● **Design files in plain text**:
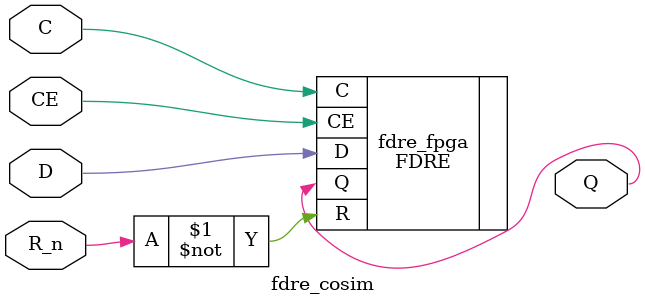
<source format=v>
`timescale 1ns / 1ps


module fdre_cosim(
    output wire Q,
    input wire R_n,
    input wire C,
    input wire CE,
    input wire D
);

`ifdef ASIC_TARGET
    reg inner_Q;
    // force the asic synthesis tool to infer an async, active-low reset FF
    always @(posedge C or negedge R_n) begin
        if(~R_n) begin
            inner_Q <= 0;
        end else begin
            if(CE) begin
                inner_Q <= D;
            end else begin
                inner_Q <= Q;
            end
        end
    end
    assign Q = inner_Q;
`else
    // use primitive from Xilinx primitives
    FDRE fdre_fpga(
        .C(C),
        .R(~R_n),
        .CE(CE),
        .D(D),
        .Q(Q)
    );
`endif

endmodule

</source>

● **INSTRUCTION**:
Skipping the pictures, output the entries exactly as they appear above.

● **SOLVED EXERCISE**:
<source format=v>
`timescale 1ns / 1ps


module fdre_cosim(
    output wire Q,
    input wire R_n,
    input wire C,
    input wire CE,
    input wire D
);

`ifdef ASIC_TARGET
    reg inner_Q;
    // force the asic synthesis tool to infer an async, active-low reset FF
    always @(posedge C or negedge R_n) begin
        if(~R_n) begin
            inner_Q <= 0;
        end else begin
            if(CE) begin
                inner_Q <= D;
            end else begin
                inner_Q <= Q;
            end
        end
    end
    assign Q = inner_Q;
`else
    // use primitive from Xilinx primitives
    FDRE fdre_fpga(
        .C(C),
        .R(~R_n),
        .CE(CE),
        .D(D),
        .Q(Q)
    );
`endif

endmodule

</source>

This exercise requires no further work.